Speaker: Riki Saltzman, Executive Director, Oregon Folklife Network
PR and Marketing Strategies for Greater Impact
Just because you have an event doesn’t mean people will come! Are you covering all the PR databases – just how far out are you marketing your event? Are you using radio, TV, print, magazines, Facebook, Twitter? What other elements do you use? Posters, flyers, banners, payroll stuffers? With great PR you quadruple your attendance, make sponsors happy and, oh yes, make your retailers happy!
Speaker: Sylvia Allen, Allen Consulting
Track 3: You!
Bad Boards: How to Kick 10 Terrible Habits
Do you serve on or staff a board that behaves badly? Sometimes the best intentioned boards get caught up in bad habits that reduce their effectiveness – or worse. This interactive session will explore at least ten common bad board behaviors, as well as solutions to overcome the bad habits that nonprofit boards fall into. We’ll also take a quick look at the responsibilities and duties of the nonprofit board, and discuss effective ways to get a dysfunctional board back on a positive path. Questions welcome!

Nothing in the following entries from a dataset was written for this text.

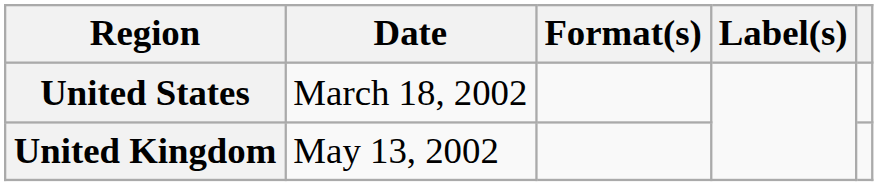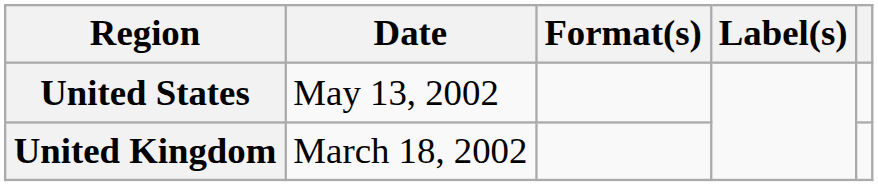United States | Date: March 18, 2002 -> May 13, 2002
United Kingdom | Date: May 13, 2002 -> March 18, 2002
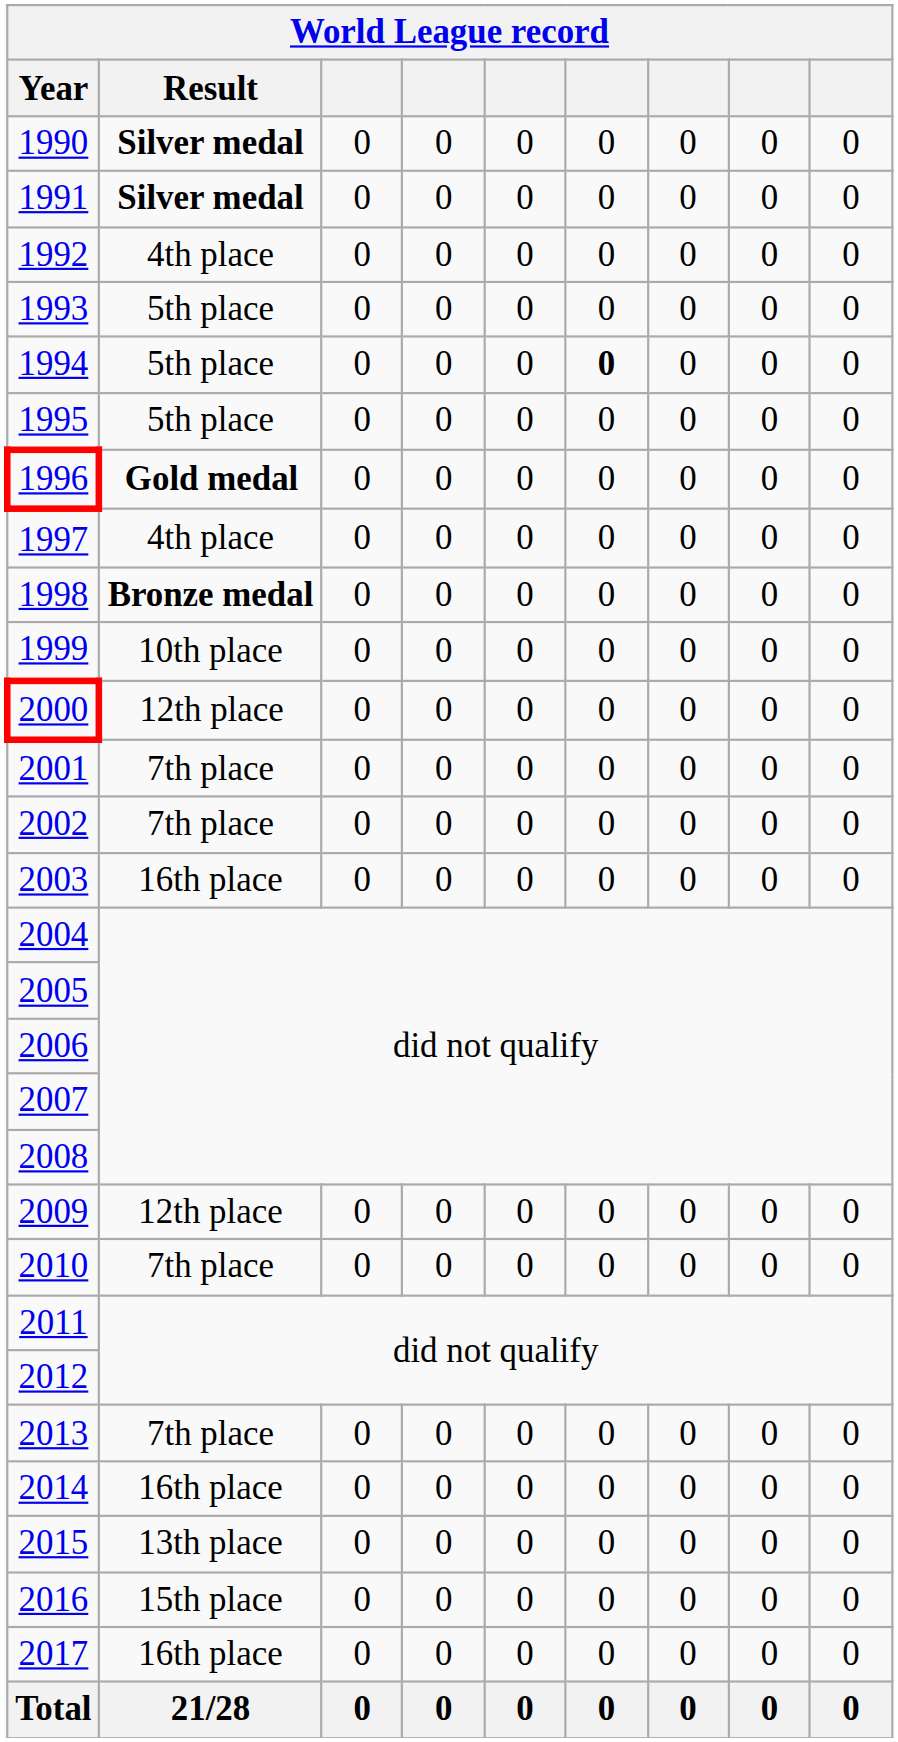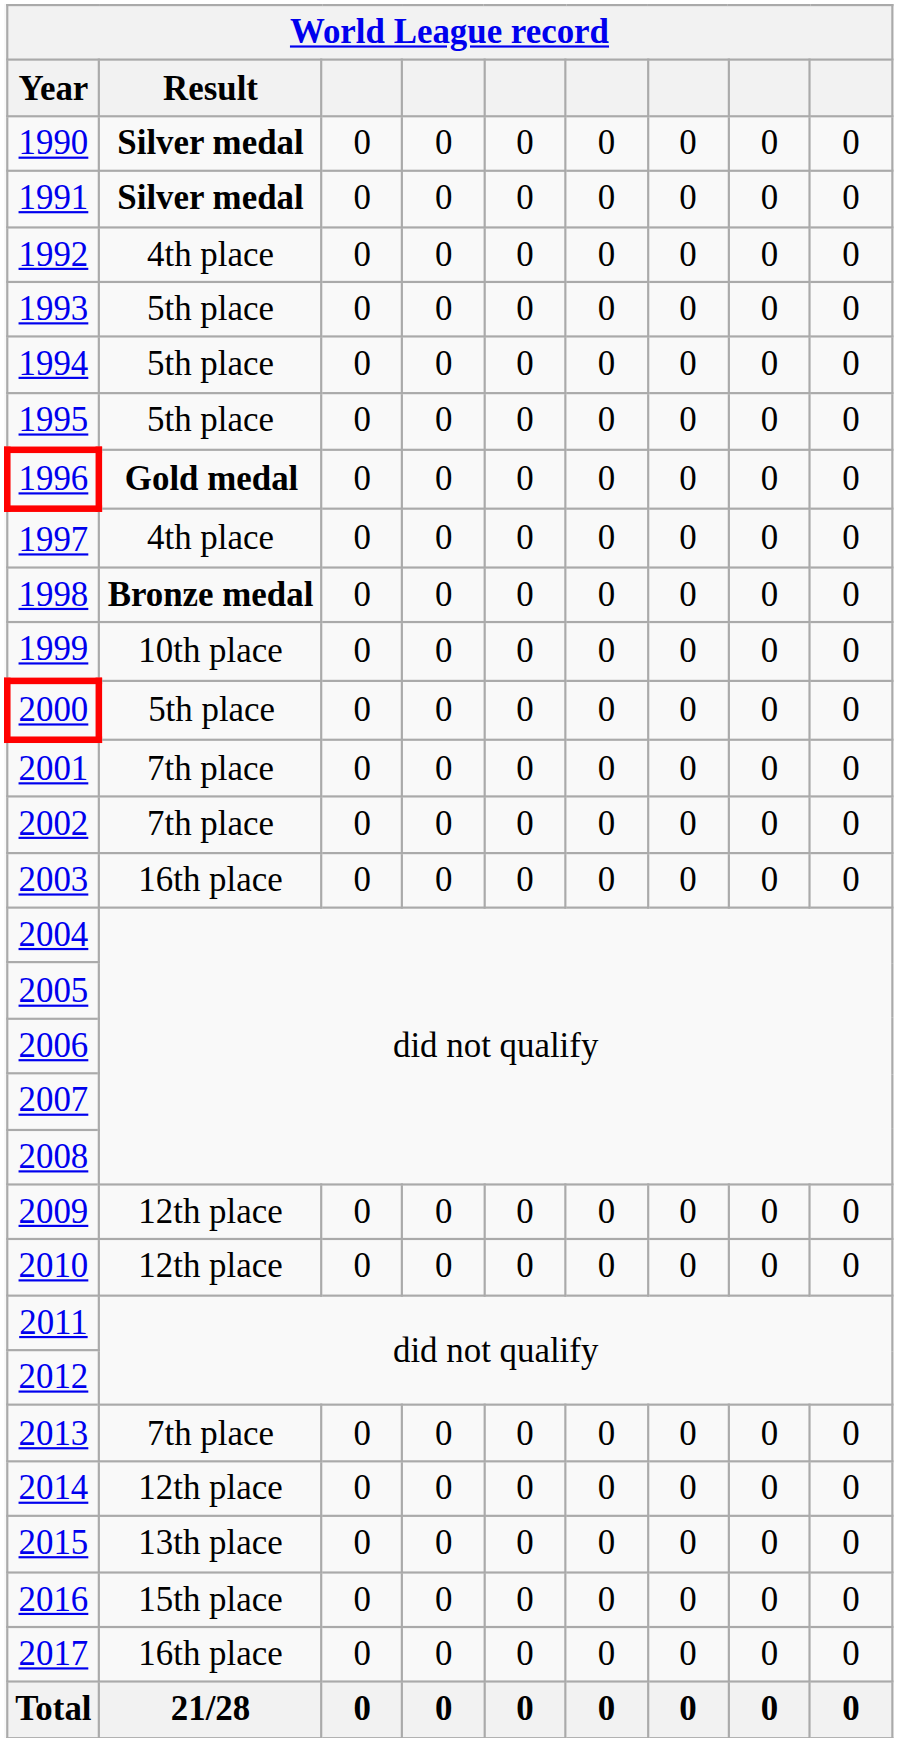1994 | column 6: bold -> normal
2000 | Result: 12th place -> 5th place
2010 | Result: 7th place -> 12th place
2014 | Result: 16th place -> 12th place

Speaker: Stephanie Redman, Oregon Parks and Recreation Association
Downtown 2.0: Social Media Marketing Strategies for your Main Street
Social media is an invaluable tool when used effectively – most of us dabble in it with our personal lives but struggle to take that next step and engage on an organizational level. Not only can these online mediums successfully promote special events, highlight local businesses, and tell locals about what’s happening but they connect you with travelers from outside the area. This presentation will add social media tools to your marketing and outreach toolkit including best practices and content creation strategies for Facebook, Twitter, Pinterest, Instagram, and more. Come with a laptop, mobile device and/or notepad as well as with any questions you have to this interactive session.

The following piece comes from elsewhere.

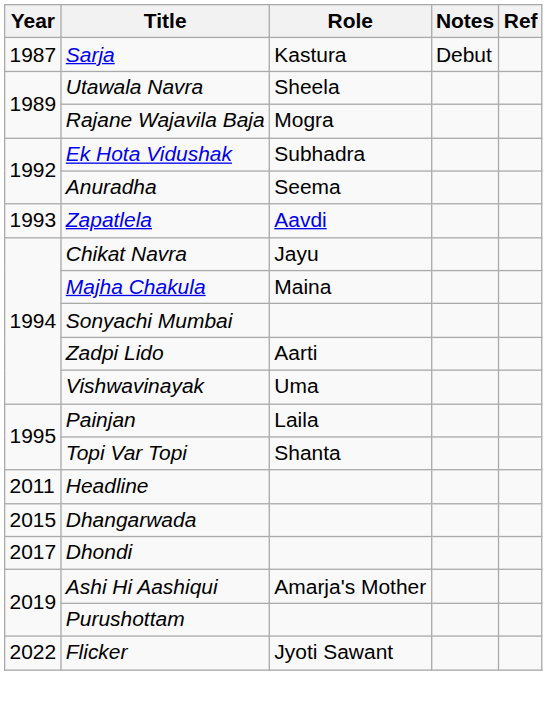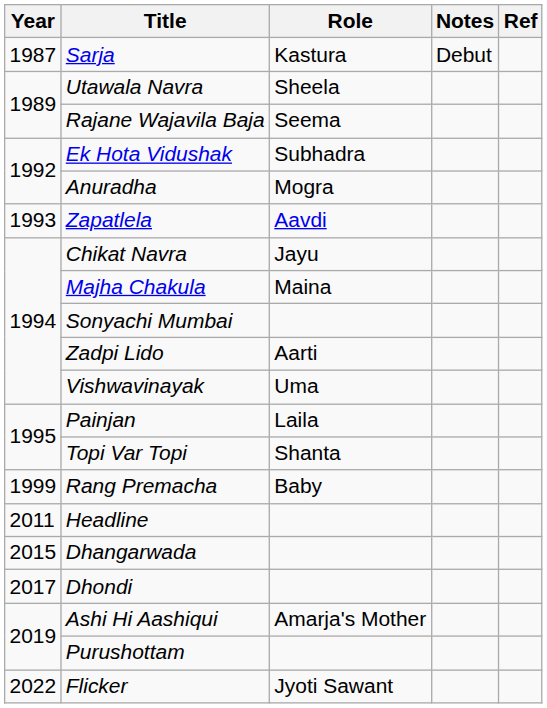Rajane Wajavila Baja | Role: Mogra -> Seema
Anuradha | Role: Seema -> Mogra
+ row: 1999 | Rang Premacha | Baby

Speaker: Alexa Carey, Rural Development Initiatives
Master Sponsorship
If you caught Sylvia Allen at our Network Meeting, you know she is a speaker you won’t want to miss! In this session, Sylvia will review the 12 Steps for Successful Sponsorship Sales and then focus on trends in sponsorship, what sponsors want, and how to endear yourself to your sponsors. You will also learn tips and techniques to be a successful salesperson.
Speaker: Sylvia Allen, Allen Consulting
Creating and Using Action-Oriented Workplans
Work plans are tools that no program should be without! Effective work plans save time, money, and headaches for your board of directors, committees, and staff. Take a look at the who, what, when, where, and why of work plan development. This session will convince you that a user-friendly work plan can be your greatest asset.
Speaker: Sara Wittenberg, Alberta Main Street
Perspectives and Psychographics of a Manager’s Life
Take a unique look at the life of a Main Street Manager. By using comics, paper dolls, and puzzles, this session should help you put your role in perspective. Take a light-hearted look at everyday occurrences, and you’ll get a sneak peak at qualities of the ideal manager. Downtown stakeholders come in all shapes and sizes, and it takes each one to make the downtown go around. Get ideas on how to maintain your equilibrium while facilitating progress. Come to grips with living in a 360 degree world and dealing with many different opinions about how you handle each situation. This session is designed to help put obstacles and opinions in perspective and provide comfort that you are not alone.
Speaker: Donna Dow, Denison Main Street (TX)
"The Art of Engagement" - Effective Marketing Strategies for Your Downtown
In this session, participants will learn how to implement a model for consistent and effective marketing throughout all communication channels to engage your target audience. Developing an integrated marketing strategy includes brand identity,identity standards, and use of targeted communications and content engagement.